Thor Hushovd calls worlds ride ‘a perfect race’

The 32-year-old classics specialist, outmanned by the bigger Euro teams, uses his experience to win the day.

Norway’s Thor Hushovd had to search hard for words to describe his feelings at joining the pantheon of cycling greats to have won the rainbow jersey at the world road race championships.

Hushovd, a classics specialist who has stage wins from all of the grand tours and two Tour de France green jerseys, came into Sunday’s blue-ribbon event of the competition with only two teammates for support.

But the 32-year-old showed that it is experience, not just numbers, which can hold the key to success in the biggest one-day race of the year.

After being left behind in the race Hushovd had to dig deep in the closing stages to help close a gap, which set up a 20-man bunch sprint in the final 150 meters of the uphill home straight.

“In a big race like this you have ups and downs but you have to hold on and believe that you can go all the way to the finish,” said Hushovd.

“It’s in races like these that your experience really matters and can make the difference.”

Asked for his reaction on the finish line, Hushovd was stuck for words.

“It is really nice, I did not know what to say after passing the finishing line,” said the Norwegian, who admitted he had kept his celebrations till the very last moment.

“I didn’t want to take any risks by starting to celebrate before the finish line, where somebody could come and get the jump on me.

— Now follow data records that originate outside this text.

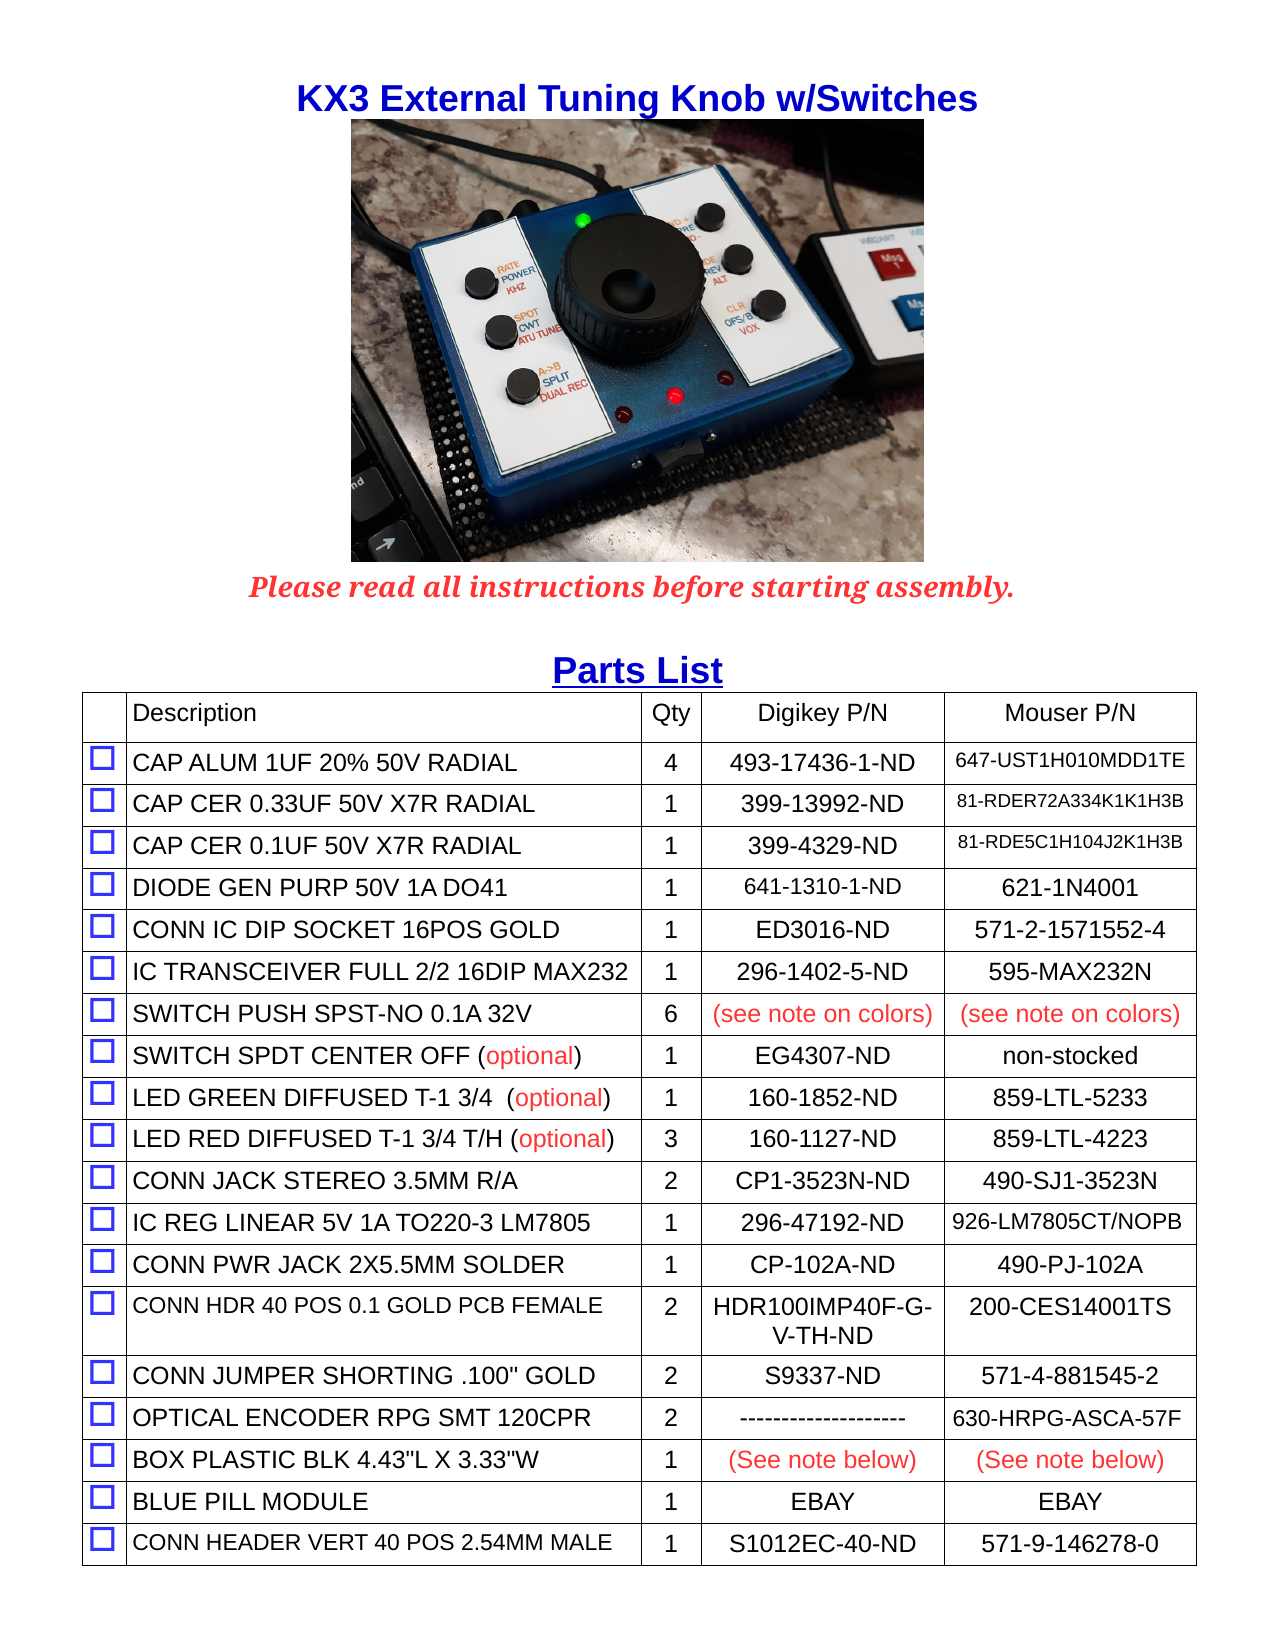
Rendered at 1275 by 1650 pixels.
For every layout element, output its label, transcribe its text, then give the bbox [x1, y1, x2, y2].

table_cell 4 [642, 743, 701, 784]
table_cell 493-17436-1-ND [702, 743, 944, 784]
table_header Description [127, 693, 641, 742]
table_cell 571-2-1571552-4 [945, 910, 1196, 951]
table_cell  [83, 1162, 126, 1202]
table_cell  [83, 1398, 126, 1439]
text Please read all instructions before starting assembly. [76, 119, 1198, 606]
table_cell BLUE PILL MODULE [127, 1482, 641, 1523]
table_cell S9337-ND [702, 1356, 944, 1397]
table_cell EG4307-ND [702, 1036, 944, 1077]
table_cell  [83, 952, 126, 993]
table_cell CONN PWR JACK 2X5.5MM SOLDER [127, 1245, 641, 1286]
table_cell (see note on colors) [702, 994, 944, 1035]
table_cell LED GREEN DIFFUSED T-1 3/4 (optional) [127, 1078, 641, 1119]
table_cell 399-4329-ND [702, 827, 944, 867]
table_cell 2 [642, 1356, 701, 1397]
table_header Digikey P/N [702, 693, 944, 742]
table_cell 595-MAX232N [945, 952, 1196, 993]
table_cell  [83, 785, 126, 826]
table_cell 859-LTL-4223 [945, 1120, 1196, 1161]
table_cell 399-13992-ND [702, 785, 944, 826]
table_cell 490-SJ1-3523N [945, 1162, 1196, 1202]
table_cell 630-HRPG-ASCA-57F [945, 1398, 1196, 1439]
table_cell (See note below) [945, 1440, 1196, 1481]
table_cell 1 [642, 1078, 701, 1119]
table_cell (see note on colors) [945, 994, 1196, 1035]
table_cell 2 [642, 1287, 701, 1355]
table_cell 1 [642, 869, 701, 909]
table_cell  [83, 743, 126, 784]
text Parts List [76, 649, 1198, 692]
table_cell 926-LM7805CT/NOPB [945, 1204, 1196, 1244]
table_cell CONN JACK STEREO 3.5MM R/A [127, 1162, 641, 1202]
table_cell 81-RDE5C1H104J2K1H3B [945, 827, 1196, 867]
table_cell BOX PLASTIC BLK 4.43"L X 3.33"W [127, 1440, 641, 1481]
table_cell  [83, 1482, 126, 1523]
table_cell 571-4-881545-2 [945, 1356, 1196, 1397]
picture [351, 119, 924, 562]
text KX3 External Tuning Knob w/Switches [76, 76, 1198, 119]
table_cell 621-1N4001 [945, 869, 1196, 909]
table_cell  [83, 1120, 126, 1161]
table_cell ED3016-ND [702, 910, 944, 951]
table_cell CONN HEADER VERT 40 POS 2.54MM MALE [127, 1524, 641, 1564]
table_cell IC REG LINEAR 5V 1A TO220-3 LM7805 [127, 1204, 641, 1244]
table_cell 1 [642, 1482, 701, 1523]
table_cell 1 [642, 827, 701, 867]
table_cell -------------------- [702, 1398, 944, 1439]
table_cell 200-CES14001TS [945, 1287, 1196, 1355]
table_cell 81-RDER72A334K1K1H3B [945, 785, 1196, 826]
table_cell  [83, 1356, 126, 1397]
table_cell LED RED DIFFUSED T-1 3/4 T/H (optional) [127, 1120, 641, 1161]
table_cell CONN JUMPER SHORTING .100" GOLD [127, 1356, 641, 1397]
table_cell  [83, 994, 126, 1035]
table_cell  [83, 827, 126, 867]
table_cell 6 [642, 994, 701, 1035]
table_cell 1 [642, 1524, 701, 1564]
table_cell OPTICAL ENCODER RPG SMT 120CPR [127, 1398, 641, 1439]
table_header [83, 693, 126, 742]
table_cell CAP ALUM 1UF 20% 50V RADIAL [127, 743, 641, 784]
table_cell 2 [642, 1162, 701, 1202]
table_cell 1 [642, 1245, 701, 1286]
table_cell  [83, 1036, 126, 1077]
table_cell  [83, 1245, 126, 1286]
table_cell non-stocked [945, 1036, 1196, 1077]
table_cell EBAY [945, 1482, 1196, 1523]
table_cell  [83, 910, 126, 951]
table_cell 1 [642, 1036, 701, 1077]
table_cell 1 [642, 910, 701, 951]
table_cell 160-1852-ND [702, 1078, 944, 1119]
table_cell CP1-3523N-ND [702, 1162, 944, 1202]
table_cell 647-UST1H010MDD1TE [945, 743, 1196, 784]
table_cell 296-1402-5-ND [702, 952, 944, 993]
table_cell CAP CER 0.33UF 50V X7R RADIAL [127, 785, 641, 826]
table_header Qty [642, 693, 701, 742]
table_cell CP-102A-ND [702, 1245, 944, 1286]
table_cell EBAY [702, 1482, 944, 1523]
table_cell  [83, 1204, 126, 1244]
table_cell SWITCH PUSH SPST-NO 0.1A 32V [127, 994, 641, 1035]
table_cell 571-9-146278-0 [945, 1524, 1196, 1564]
table_cell CAP CER 0.1UF 50V X7R RADIAL [127, 827, 641, 867]
table_cell  [83, 1524, 126, 1564]
table_cell  [83, 1078, 126, 1119]
table_cell S1012EC-40-ND [702, 1524, 944, 1564]
table_cell 1 [642, 952, 701, 993]
table_cell (See note below) [702, 1440, 944, 1481]
table_cell  [83, 1440, 126, 1481]
table_cell 3 [642, 1120, 701, 1161]
table_cell CONN HDR 40 POS 0.1 GOLD PCB FEMALE [127, 1287, 641, 1355]
table_header Mouser P/N [945, 693, 1196, 742]
table_cell 641-1310-1-ND [702, 869, 944, 909]
table_cell 296-47192-ND [702, 1204, 944, 1244]
table_cell 2 [642, 1398, 701, 1439]
table_cell 859-LTL-5233 [945, 1078, 1196, 1119]
table_cell 1 [642, 785, 701, 826]
table_cell 1 [642, 1440, 701, 1481]
table_cell 160-1127-ND [702, 1120, 944, 1161]
table_cell IC TRANSCEIVER FULL 2/2 16DIP MAX232 [127, 952, 641, 993]
table_cell  [83, 869, 126, 909]
table_cell CONN IC DIP SOCKET 16POS GOLD [127, 910, 641, 951]
table_cell 1 [642, 1204, 701, 1244]
table_cell SWITCH SPDT CENTER OFF (optional) [127, 1036, 641, 1077]
table_cell HDR100IMP40F-G-V-TH-ND [702, 1287, 944, 1355]
table_cell  [83, 1287, 126, 1355]
table_cell 490-PJ-102A [945, 1245, 1196, 1286]
table_cell DIODE GEN PURP 50V 1A DO41 [127, 869, 641, 909]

I wanted to make sure I had passed the line.

The only downside to Hushovd’s special moment on the podium was the fact organizers played an abridged version of Norway’s national anthem.

“It’s just a shame they messed up with the national anthem,” he said.

Despite coming into the race as a contender, Hushovd was not expected to last a pace dictated by the numerically superior European teams from Spain, Italy and Belgium, who all had nine riders apiece.

Norway has few competitors qualified to take part in the championships.

The only thing in Hushovd’s favor was the slight hill leading to the finish line, the kind of terrain on which the classics specialist can produce the optimal combination of power and speed.

After harboring doubts about his ability to negotiate the circuit’s climbs and go on to the finish with the leaders, Hushovd admitted he had been given hope by the under-23 men’s race, which ended in a bunch sprint victory for Australian Michael Matthews.

“When I saw the course I kind of got surprised at how hard it was, so then (I thought) it’s for the climbers, and then I saw how the under-23 guys were riding and then I thought maybe it’s a sprinter’s course anyway,” he said.

“But it was a really tough one today. I think all of us, we are good sprinters but we are not pure sprinters, so we just had to hang out there (so) we could make it.”

“I just told myself don’t make mistakes and don’t mess it up. I said it to myself 100 times. I think it was still a perfect race.”